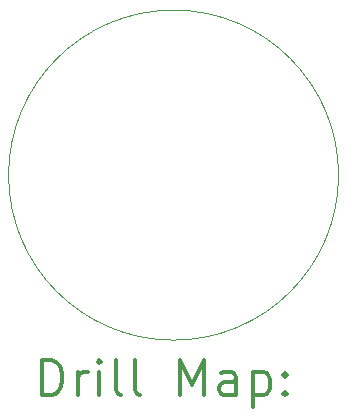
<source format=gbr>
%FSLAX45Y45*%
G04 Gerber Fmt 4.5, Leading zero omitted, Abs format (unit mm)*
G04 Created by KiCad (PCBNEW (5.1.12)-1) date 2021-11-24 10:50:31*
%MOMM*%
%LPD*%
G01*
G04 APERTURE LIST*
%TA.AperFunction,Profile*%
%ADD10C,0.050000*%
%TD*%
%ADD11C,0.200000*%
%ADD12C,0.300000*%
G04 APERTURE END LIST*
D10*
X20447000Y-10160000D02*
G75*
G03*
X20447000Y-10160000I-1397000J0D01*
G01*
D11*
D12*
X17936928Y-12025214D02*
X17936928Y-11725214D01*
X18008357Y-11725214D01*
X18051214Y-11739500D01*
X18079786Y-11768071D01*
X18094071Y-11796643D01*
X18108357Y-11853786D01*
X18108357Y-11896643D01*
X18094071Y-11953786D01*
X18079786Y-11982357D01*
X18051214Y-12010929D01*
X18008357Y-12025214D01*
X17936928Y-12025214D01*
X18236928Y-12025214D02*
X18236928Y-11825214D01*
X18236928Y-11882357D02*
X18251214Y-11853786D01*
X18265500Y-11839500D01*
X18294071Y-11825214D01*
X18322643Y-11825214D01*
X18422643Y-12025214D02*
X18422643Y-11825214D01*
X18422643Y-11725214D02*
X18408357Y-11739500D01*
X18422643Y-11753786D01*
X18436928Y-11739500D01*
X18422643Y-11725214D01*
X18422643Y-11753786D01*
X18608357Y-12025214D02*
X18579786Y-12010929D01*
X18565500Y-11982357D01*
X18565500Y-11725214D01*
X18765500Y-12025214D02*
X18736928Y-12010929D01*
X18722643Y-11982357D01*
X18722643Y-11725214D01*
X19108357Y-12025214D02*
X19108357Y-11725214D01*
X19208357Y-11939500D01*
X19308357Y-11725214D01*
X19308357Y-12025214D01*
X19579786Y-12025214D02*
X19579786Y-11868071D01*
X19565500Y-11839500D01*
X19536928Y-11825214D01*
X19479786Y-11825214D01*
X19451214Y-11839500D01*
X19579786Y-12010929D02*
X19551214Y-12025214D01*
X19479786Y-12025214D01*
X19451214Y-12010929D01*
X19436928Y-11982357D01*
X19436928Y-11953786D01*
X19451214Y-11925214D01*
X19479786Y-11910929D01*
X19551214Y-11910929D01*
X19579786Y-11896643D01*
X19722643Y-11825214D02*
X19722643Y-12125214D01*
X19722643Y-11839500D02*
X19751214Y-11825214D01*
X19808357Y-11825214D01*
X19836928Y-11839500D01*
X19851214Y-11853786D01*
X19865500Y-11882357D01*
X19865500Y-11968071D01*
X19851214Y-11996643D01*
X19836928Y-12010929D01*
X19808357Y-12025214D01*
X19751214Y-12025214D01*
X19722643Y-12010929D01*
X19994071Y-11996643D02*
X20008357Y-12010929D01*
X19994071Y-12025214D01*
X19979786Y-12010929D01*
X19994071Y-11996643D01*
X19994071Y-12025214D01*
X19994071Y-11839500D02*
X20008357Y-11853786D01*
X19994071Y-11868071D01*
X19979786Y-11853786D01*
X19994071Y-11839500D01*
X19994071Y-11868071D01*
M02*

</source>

###

WHAT IS BEING ASKED »
Wherever a line in the data above holds "format", copy that line.

FINISHED TASK »
<source format=gbr>
G04 Gerber Fmt 4.5, Leading zero omitted, Abs format (unit mm)*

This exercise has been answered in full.